= WORK ITEM =
How many lines of the listing below hold the word "services"? Answer with the number alone.

######

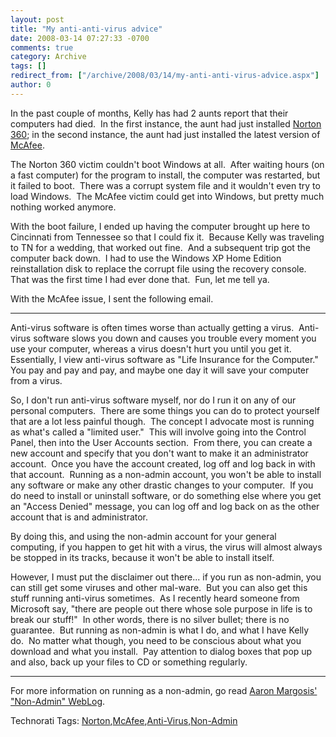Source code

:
 ```yaml
---
layout: post
title: "My anti-anti-virus advice"
date: 2008-03-14 07:27:33 -0700
comments: true
category: Archive
tags: []
redirect_from: ["/archive/2008/03/14/my-anti-anti-virus-advice.aspx"]
author: 0
---
```

<!-- more -->
<p>In the past couple of months, Kelly has had 2 aunts report that their computers had died.  In the first instance, the aunt had just installed <a href="http://www.symantec.com/norton360/" target="_blank">Norton 360</a>; in the second instance, the aunt had just installed the latest version of <a href="http://us.mcafee.com/root/package.asp?pkgid=276&amp;cid=25636" target="_blank">McAfee</a>.</p>  <p>The Norton 360 victim couldn't boot Windows at all.  After waiting hours (on a fast computer) for the program to install, the computer was restarted, but it failed to boot.  There was a corrupt system file and it wouldn't even try to load Windows.  The McAfee victim could get into Windows, but pretty much nothing worked anymore.</p>  <p>With the boot failure, I ended up having the computer brought up here to Cincinnati from Tennessee so that I could fix it.  Because Kelly was traveling to TN for a wedding, that worked out fine.  And a subsequent trip got the computer back down.  I had to use the Windows XP Home Edition reinstallation disk to replace the corrupt file using the recovery console.  That was the first time I had ever done that.  Fun, let me tell ya.</p>  <p>With the McAfee issue, I sent the following email.</p>  <hr />  <p>Anti-virus software is often times worse than actually getting a virus.  Anti-virus software slows you down and causes you trouble every moment you use your computer, whereas a virus doesn't hurt you until you get it.  Essentially, I view anti-virus software as "Life Insurance for the Computer."  You pay and pay and pay, and maybe one day it will save your computer from a virus.</p>  <p>So, I don't run anti-virus software myself, nor do I run it on any of our personal computers.  There are some things you can do to protect yourself that are a lot less painful though.  The concept I advocate most is running as what's called a "limited user."  This will involve going into the Control Panel, then into the User Accounts section.  From there, you can create a new account and specify that you don't want to make it an administrator account.  Once you have the account created, log off and log back in with that account.  Running as a non-admin account, you won't be able to install any software or make any other drastic changes to your computer.  If you do need to install or uninstall software, or do something else where you get an "Access Denied" message, you can log off and log back on as the other account that is and administrator.</p>  <p>By doing this, and using the non-admin account for your general computing, if you happen to get hit with a virus, the virus will almost always be stopped in its tracks, because it won't be able to install itself.</p>  <p>However, I must put the disclaimer out there... if you run as non-admin, you can still get some viruses and other mal-ware.  But you can also get this stuff running anti-virus sometimes.  As I recently heard someone from Microsoft say, "there are people out there whose sole purpose in life is to break our stuff!"  In other words, there is no silver bullet; there is no guarantee.  But running as non-admin is what I do, and what I have Kelly do.  No matter what though, you need to be conscious about what you download and what you install.  Pay attention to dialog boxes that pop up and also, back up your files to CD or something regularly.</p>  <hr />   <p>For more information on running as a non-admin, go read <a href="http://blogs.msdn.com/aaron_margosis/archive/2004/06/17/158806.aspx" target="_blank">Aaron Margosis' "Non-Admin" WebLog</a>.</p>  <div class="wlWriterSmartContent" id="scid:0767317B-992E-4b12-91E0-4F059A8CECA8:34c30305-c697-47fc-8bf2-5eccc8087b2c" style="padding-right: 0px; display: inline; padding-left: 0px; padding-bottom: 0px; margin: 0px; padding-top: 0px">Technorati Tags: <a href="http://technorati.com/tags/Norton" rel="tag">Norton</a>,<a href="http://technorati.com/tags/McAfee" rel="tag">McAfee</a>,<a href="http://technorati.com/tags/Anti-Virus" rel="tag">Anti-Virus</a>,<a href="http://technorati.com/tags/Non-Admin" rel="tag">Non-Admin</a></div>

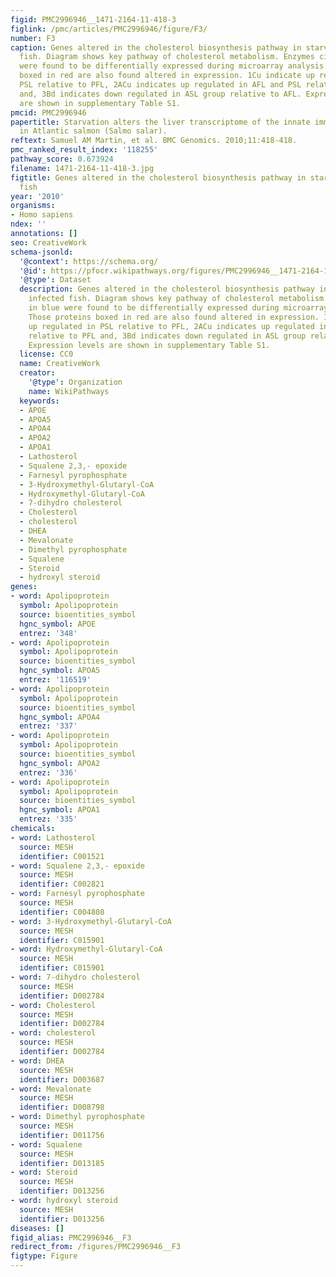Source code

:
 ```yaml
---
figid: PMC2996946__1471-2164-11-418-3
figlink: /pmc/articles/PMC2996946/figure/F3/
number: F3
caption: Genes altered in the cholesterol biosynthesis pathway in starved and infected
  fish. Diagram shows key pathway of cholesterol metabolism. Enzymes circled in blue
  were found to be differentially expressed during microarray analysis. Those proteins
  boxed in red are also found altered in expression. 1Cu indicate up regulated in
  PSL relative to PFL, 2ACu indicates up regulated in AFL and PSL relative to PFL
  and, 3Bd indicates down regulated in ASL group relative to AFL. Expression levels
  are shown in supplementary Table S1.
pmcid: PMC2996946
papertitle: Starvation alters the liver transcriptome of the innate immune response
  in Atlantic salmon (Salmo salar).
reftext: Samuel AM Martin, et al. BMC Genomics. 2010;11:418-418.
pmc_ranked_result_index: '118255'
pathway_score: 0.673924
filename: 1471-2164-11-418-3.jpg
figtitle: Genes altered in the cholesterol biosynthesis pathway in starved and infected
  fish
year: '2010'
organisms:
- Homo sapiens
ndex: ''
annotations: []
seo: CreativeWork
schema-jsonld:
  '@context': https://schema.org/
  '@id': https://pfocr.wikipathways.org/figures/PMC2996946__1471-2164-11-418-3.html
  '@type': Dataset
  description: Genes altered in the cholesterol biosynthesis pathway in starved and
    infected fish. Diagram shows key pathway of cholesterol metabolism. Enzymes circled
    in blue were found to be differentially expressed during microarray analysis.
    Those proteins boxed in red are also found altered in expression. 1Cu indicate
    up regulated in PSL relative to PFL, 2ACu indicates up regulated in AFL and PSL
    relative to PFL and, 3Bd indicates down regulated in ASL group relative to AFL.
    Expression levels are shown in supplementary Table S1.
  license: CC0
  name: CreativeWork
  creator:
    '@type': Organization
    name: WikiPathways
  keywords:
  - APOE
  - APOA5
  - APOA4
  - APOA2
  - APOA1
  - Lathosterol
  - Squalene 2,3,- epoxide
  - Farnesyl pyrophosphate
  - 3-Hydroxymethyl-Glutaryl-CoA
  - Hydroxymethyl-Glutaryl-CoA
  - 7-dihydro cholesterol
  - Cholesterol
  - cholesterol
  - DHEA
  - Mevalonate
  - Dimethyl pyrophosphate
  - Squalene
  - Steroid
  - hydroxyl steroid
genes:
- word: Apolipoprotein
  symbol: Apolipoprotein
  source: bioentities_symbol
  hgnc_symbol: APOE
  entrez: '348'
- word: Apolipoprotein
  symbol: Apolipoprotein
  source: bioentities_symbol
  hgnc_symbol: APOA5
  entrez: '116519'
- word: Apolipoprotein
  symbol: Apolipoprotein
  source: bioentities_symbol
  hgnc_symbol: APOA4
  entrez: '337'
- word: Apolipoprotein
  symbol: Apolipoprotein
  source: bioentities_symbol
  hgnc_symbol: APOA2
  entrez: '336'
- word: Apolipoprotein
  symbol: Apolipoprotein
  source: bioentities_symbol
  hgnc_symbol: APOA1
  entrez: '335'
chemicals:
- word: Lathosterol
  source: MESH
  identifier: C001521
- word: Squalene 2,3,- epoxide
  source: MESH
  identifier: C002821
- word: Farnesyl pyrophosphate
  source: MESH
  identifier: C004808
- word: 3-Hydroxymethyl-Glutaryl-CoA
  source: MESH
  identifier: C015901
- word: Hydroxymethyl-Glutaryl-CoA
  source: MESH
  identifier: C015901
- word: 7-dihydro cholesterol
  source: MESH
  identifier: D002784
- word: Cholesterol
  source: MESH
  identifier: D002784
- word: cholesterol
  source: MESH
  identifier: D002784
- word: DHEA
  source: MESH
  identifier: D003687
- word: Mevalonate
  source: MESH
  identifier: D008798
- word: Dimethyl pyrophosphate
  source: MESH
  identifier: D011756
- word: Squalene
  source: MESH
  identifier: D013185
- word: Steroid
  source: MESH
  identifier: D013256
- word: hydroxyl steroid
  source: MESH
  identifier: D013256
diseases: []
figid_alias: PMC2996946__F3
redirect_from: /figures/PMC2996946__F3
figtype: Figure
---
```

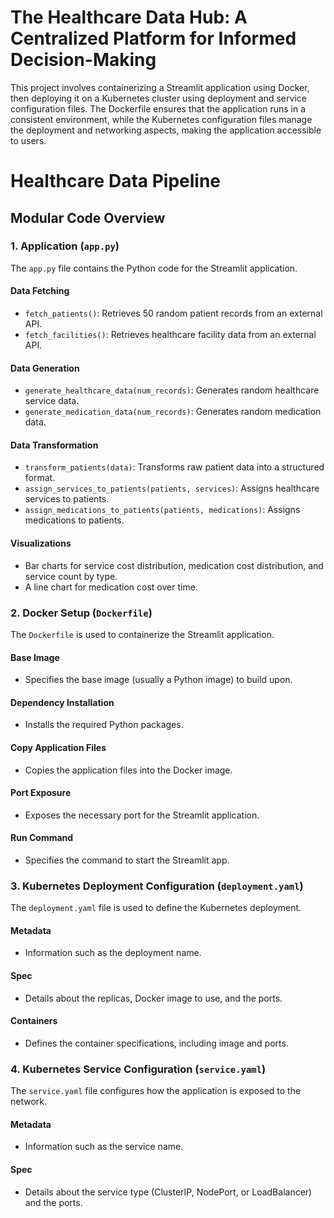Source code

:# The Healthcare Data Hub: A Centralized Platform for Informed Decision-Making

This project involves containerizing a Streamlit application using Docker, then deploying it on a Kubernetes cluster using deployment and service configuration files. The Dockerfile ensures that the application runs in a consistent environment, while the Kubernetes configuration files manage the deployment and networking aspects, making the application accessible to users.

# Healthcare Data Pipeline

## Modular Code Overview

### 1. Application (`app.py`)

The `app.py` file contains the Python code for the Streamlit application.

#### Data Fetching

* `fetch_patients()`: Retrieves 50 random patient records from an external API.
* `fetch_facilities()`: Retrieves healthcare facility data from an external API.

#### Data Generation

* `generate_healthcare_data(num_records)`: Generates random healthcare service data.
* `generate_medication_data(num_records)`: Generates random medication data.

#### Data Transformation

* `transform_patients(data)`: Transforms raw patient data into a structured format.
* `assign_services_to_patients(patients, services)`: Assigns healthcare services to patients.
* `assign_medications_to_patients(patients, medications)`: Assigns medications to patients.

#### Visualizations

* Bar charts for service cost distribution, medication cost distribution, and service count by type.
* A line chart for medication cost over time.

### 2. Docker Setup (`Dockerfile`)

The `Dockerfile` is used to containerize the Streamlit application.

#### Base Image

* Specifies the base image (usually a Python image) to build upon.

#### Dependency Installation

* Installs the required Python packages.

#### Copy Application Files

* Copies the application files into the Docker image.

#### Port Exposure

* Exposes the necessary port for the Streamlit application.

#### Run Command

* Specifies the command to start the Streamlit app.

### 3. Kubernetes Deployment Configuration (`deployment.yaml`)

The `deployment.yaml` file is used to define the Kubernetes deployment.

#### Metadata

* Information such as the deployment name.

#### Spec

* Details about the replicas, Docker image to use, and the ports.

#### Containers

* Defines the container specifications, including image and ports.

### 4. Kubernetes Service Configuration (`service.yaml`)

The `service.yaml` file configures how the application is exposed to the network.

#### Metadata

* Information such as the service name.

#### Spec

* Details about the service type (ClusterIP, NodePort, or LoadBalancer) and the ports.
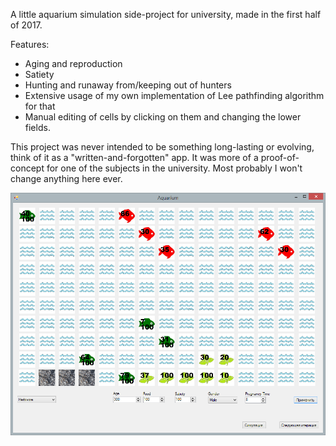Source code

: A little aquarium simulation side-project for university, made in the first half of 2017.

Features:
* Aging and reproduction
* Satiety
* Hunting and runaway from/keeping out of hunters
* Extensive usage of my own implementation of Lee pathfinding algorithm for that
* Manual editing of cells by clicking on them and changing the lower fields.

This project was never intended to be something long-lasting or evolving, think of it as a "written-and-forgotten" app. It was more of a proof-of-concept for one of the subjects in the university. Most probably I won't change anything here ever.

![Screenshot](Aquarium.PNG)
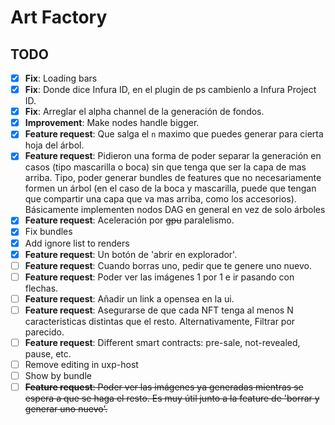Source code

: # Art Factory

## TODO

- [x] **Fix**: Loading bars
- [x] **Fix**: Donde dice Infura ID, en el plugin de ps cambienlo a Infura Project ID.
- [x] **Fix**: Arreglar el alpha channel de la generación de fondos.
- [x] **Improvement**: Make nodes handle bigger.
- [x] **Feature request**: Que salga el `n` maximo que puedes generar para cierta hoja del árbol.
- [x] **Feature request**: Pidieron una forma de poder separar la generación en casos (tipo mascarilla o boca) sin que tenga que ser la capa de mas arriba. Tipo, poder generar bundles de features que no necesariamente formen un árbol (en el caso de la boca y mascarilla, puede que tengan que compartir una capa que va mas arriba, como los accesorios). Básicamente implementen nodos DAG en general en vez de solo árboles
- [x] **Feature request**: Aceleración por ~~gpu~~ paralelismo.
- [x] Fix bundles
- [x] Add ignore list to renders
- [x] **Feature request**: Un botón de 'abrir en explorador'.
- [ ] **Feature request**: Cuando borras uno, pedir que te genere uno nuevo.
- [ ] **Feature request**: Poder ver las imágenes 1 por 1 e ir pasando con flechas.
- [ ] **Feature request**: Añadir un link a opensea en la ui.
- [ ] **Feature request**: Asegurarse de que cada NFT tenga al menos N caracteristicas distintas que el resto. Alternativamente, Filtrar por parecido.
- [ ] **Feature request**: Different smart contracts: pre-sale, not-revealed, pause, etc.
- [ ] Remove editing in uxp-host
- [ ] Show by bundle
- [ ] ~~**Feature request**: Poder ver las imágenes ya generadas mientras se espera a que se haga el resto. Es muy útil junto a la feature de 'borrar y generar uno nuevo'.~~
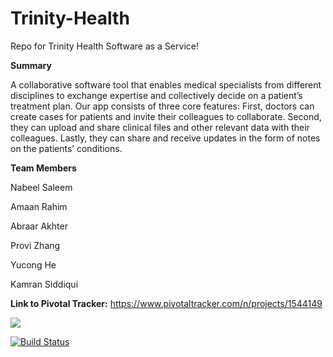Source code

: # Trinity-Health
Repo for Trinity Health Software as a Service!

**Summary**

A collaborative software tool that enables medical specialists from different disciplines to exchange expertise
and collectively decide on a patient’s treatment plan.
Our app consists of three core features:
First, doctors can create cases for patients and invite their colleagues to collaborate.
Second, they can upload and share clinical files and other relevant data with their colleagues.
Lastly, they can share and receive updates in the form of notes on the patients’ conditions.

**Team Members**

Nabeel Saleem

Amaan Rahim

Abraar Akhter

Provi Zhang

Yucong He

Kamran Siddiqui

**Link to Pivotal Tracker:** https://www.pivotaltracker.com/n/projects/1544149

<a href="https://codeclimate.com/github/ProvidenceXz/Trinity-Health"><img src="https://codeclimate.com/github/ProvidenceXz/Trinity-Health/badges/gpa.svg" /></a>

[![Build Status](https://travis-ci.org/ProvidenceXz/Trinity-Health.svg?branch=master)](https://travis-ci.org/ProvidenceXz/Trinity-Health)
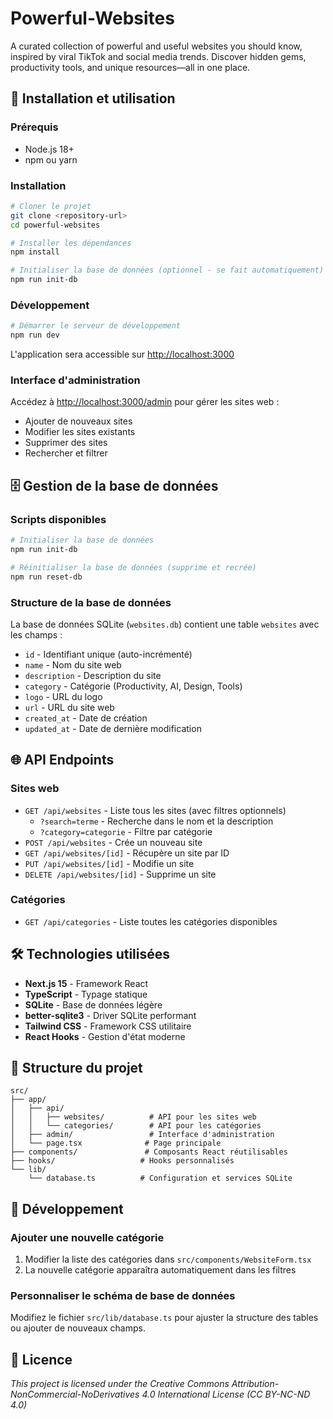 # Powerful-Websites

A curated collection of powerful and useful websites you should know, inspired by viral TikTok and social media trends. Discover hidden gems, productivity tools, and unique resources—all in one place.



## 🚀 Installation et utilisation

### Prérequis
- Node.js 18+ 
- npm ou yarn

### Installation
```bash
# Cloner le projet
git clone <repository-url>
cd powerful-websites

# Installer les dépendances
npm install

# Initialiser la base de données (optionnel - se fait automatiquement)
npm run init-db
```

### Développement
```bash
# Démarrer le serveur de développement
npm run dev
```

L'application sera accessible sur [http://localhost:3000](http://localhost:3000)

### Interface d'administration
Accédez à [http://localhost:3000/admin](http://localhost:3000/admin) pour gérer les sites web :
- Ajouter de nouveaux sites
- Modifier les sites existants  
- Supprimer des sites
- Rechercher et filtrer

## 🗄️ Gestion de la base de données

### Scripts disponibles
```bash
# Initialiser la base de données
npm run init-db

# Réinitialiser la base de données (supprime et recrée)
npm run reset-db
```

### Structure de la base de données
La base de données SQLite (`websites.db`) contient une table `websites` avec les champs :
- `id` - Identifiant unique (auto-incrémenté)
- `name` - Nom du site web
- `description` - Description du site
- `category` - Catégorie (Productivity, AI, Design, Tools)
- `logo` - URL du logo
- `url` - URL du site web
- `created_at` - Date de création
- `updated_at` - Date de dernière modification

## 🌐 API Endpoints

### Sites web
- `GET /api/websites` - Liste tous les sites (avec filtres optionnels)
  - `?search=terme` - Recherche dans le nom et la description
  - `?category=categorie` - Filtre par catégorie
- `POST /api/websites` - Crée un nouveau site
- `GET /api/websites/[id]` - Récupère un site par ID
- `PUT /api/websites/[id]` - Modifie un site
- `DELETE /api/websites/[id]` - Supprime un site

### Catégories
- `GET /api/categories` - Liste toutes les catégories disponibles

## 🛠️ Technologies utilisées

- **Next.js 15** - Framework React
- **TypeScript** - Typage statique
- **SQLite** - Base de données légère
- **better-sqlite3** - Driver SQLite performant
- **Tailwind CSS** - Framework CSS utilitaire
- **React Hooks** - Gestion d'état moderne

## 📁 Structure du projet

```
src/
├── app/
│   ├── api/
│   │   ├── websites/          # API pour les sites web
│   │   └── categories/        # API pour les catégories
│   ├── admin/                 # Interface d'administration
│   └── page.tsx              # Page principale
├── components/               # Composants React réutilisables
├── hooks/                   # Hooks personnalisés
└── lib/
    └── database.ts          # Configuration et services SQLite
```

## 🔧 Développement

### Ajouter une nouvelle catégorie
1. Modifier la liste des catégories dans `src/components/WebsiteForm.tsx`
2. La nouvelle catégorie apparaîtra automatiquement dans les filtres

### Personnaliser le schéma de base de données
Modifiez le fichier `src/lib/database.ts` pour ajuster la structure des tables ou ajouter de nouveaux champs.

## 📄 Licence

*This project is licensed under the Creative Commons Attribution-NonCommercial-NoDerivatives 4.0 International License (CC BY-NC-ND 4.0)*
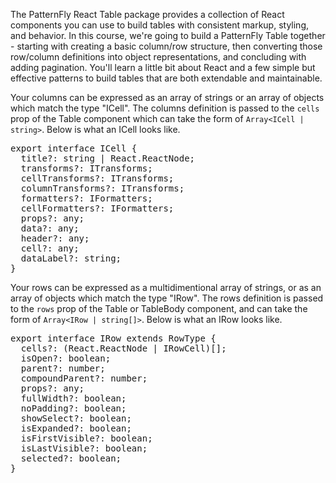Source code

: The PatternFly React Table package provides a collection of React components you can use to build tables with consistent markup, styling, and behavior. In this course, we're going to build a PatternFly Table together - starting with creating a basic column/row structure, then converting those row/column definitions into object representations, and concluding with adding pagination. You'll learn a little bit about React and a few simple but effective patterns to build tables that are both extendable and maintainable.

Your columns can be expressed as an array of strings or an array of objects which match the type "ICell". The columns definition is passed to the `cells` prop of the Table component which can take the form of `Array<ICell | string>`. Below is what an ICell looks like.

<pre class="file">
export interface ICell {
  title?: string | React.ReactNode;
  transforms?: ITransforms;
  cellTransforms?: ITransforms;
  columnTransforms?: ITransforms;
  formatters?: IFormatters;
  cellFormatters?: IFormatters;
  props?: any;
  data?: any;
  header?: any;
  cell?: any;
  dataLabel?: string;
}
</pre>

Your rows can be expressed as a multidimentional array of strings, or as an array of objects which match the type "IRow". The rows definition is passed to the `rows` prop of the Table or TableBody component, and can take the form of `Array<IRow | string[]>`. Below is what an IRow looks like.

<pre class="file">
export interface IRow extends RowType {
  cells?: (React.ReactNode | IRowCell)[];
  isOpen?: boolean;
  parent?: number;
  compoundParent?: number;
  props?: any;
  fullWidth?: boolean;
  noPadding?: boolean;
  showSelect?: boolean;
  isExpanded?: boolean;
  isFirstVisible?: boolean;
  isLastVisible?: boolean;
  selected?: boolean;
}
</pre>

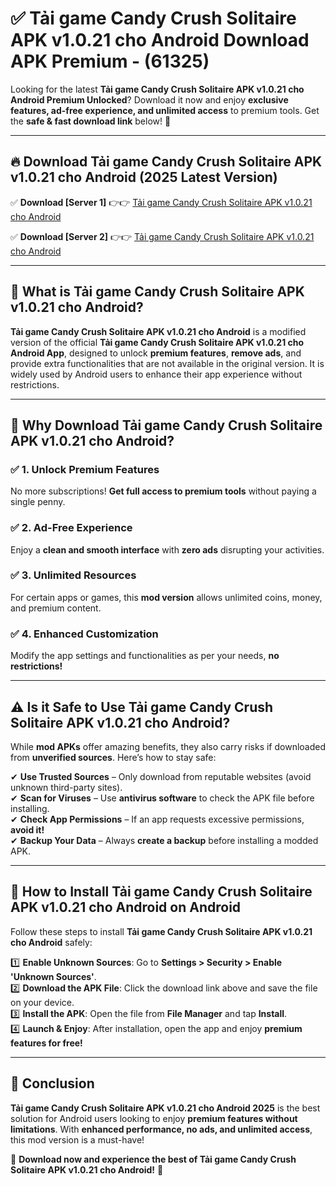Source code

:
# ✅ Tải game Candy Crush Solitaire APK v1.0.21 cho Android Download APK Premium -  (61325) 

Looking for the latest **Tải game Candy Crush Solitaire APK v1.0.21 cho Android Premium Unlocked**? Download it now and enjoy **exclusive features, ad-free experience, and unlimited access** to premium tools. Get the **safe & fast download link** below! 🚀

---

## 🔥 Download Tải game Candy Crush Solitaire APK v1.0.21 cho Android (2025 Latest Version)

✅ **Download [Server 1]** 👉👉 [Tải game Candy Crush Solitaire APK v1.0.21 cho Android ](https://apkcomod.com?title=Tải_game_Candy_Crush_Solitaire_APK_v1.0.21_cho_Android)  

✅ **Download [Server 2]** 👉👉 [Tải game Candy Crush Solitaire APK v1.0.21 cho Android ](https://apkcomod.com?title=Tải_game_Candy_Crush_Solitaire_APK_v1.0.21_cho_Android)  


---

## 📌 What is Tải game Candy Crush Solitaire APK v1.0.21 cho Android?

**Tải game Candy Crush Solitaire APK v1.0.21 cho Android** is a modified version of the official **Tải game Candy Crush Solitaire APK v1.0.21 cho Android App**, designed to unlock **premium features**, **remove ads**, and provide extra functionalities that are not available in the original version. It is widely used by Android users to enhance their app experience without restrictions.

---

## 🌟 Why Download Tải game Candy Crush Solitaire APK v1.0.21 cho Android?

### ✅ 1. Unlock Premium Features
No more subscriptions! **Get full access to premium tools** without paying a single penny.

### ✅ 2. Ad-Free Experience
Enjoy a **clean and smooth interface** with **zero ads** disrupting your activities.

### ✅ 3. Unlimited Resources
For certain apps or games, this **mod version** allows unlimited coins, money, and premium content.

### ✅ 4. Enhanced Customization
Modify the app settings and functionalities as per your needs, **no restrictions!**

---

## ⚠️ Is it Safe to Use Tải game Candy Crush Solitaire APK v1.0.21 cho Android?

While **mod APKs** offer amazing benefits, they also carry risks if downloaded from **unverified sources**. Here’s how to stay safe:

✔ **Use Trusted Sources** – Only download from reputable websites (avoid unknown third-party sites).  
✔ **Scan for Viruses** – Use **antivirus software** to check the APK file before installing.  
✔ **Check App Permissions** – If an app requests excessive permissions, **avoid it!**  
✔ **Backup Your Data** – Always **create a backup** before installing a modded APK.

---

## 📲 How to Install Tải game Candy Crush Solitaire APK v1.0.21 cho Android on Android

Follow these steps to install **Tải game Candy Crush Solitaire APK v1.0.21 cho Android** safely:

1️⃣ **Enable Unknown Sources**: Go to **Settings > Security > Enable 'Unknown Sources'**.  
2️⃣ **Download the APK File**: Click the download link above and save the file on your device.  
3️⃣ **Install the APK**: Open the file from **File Manager** and tap **Install**.  
4️⃣ **Launch & Enjoy**: After installation, open the app and enjoy **premium features for free!**

---

## 🚀 Conclusion

**Tải game Candy Crush Solitaire APK v1.0.21 cho Android 2025** is the best solution for Android users looking to enjoy **premium features without limitations**. With **enhanced performance, no ads, and unlimited access**, this mod version is a must-have!

🔻 **Download now and experience the best of Tải game Candy Crush Solitaire APK v1.0.21 cho Android!** 🔻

######

= OUTPUT OF THE TASK =
2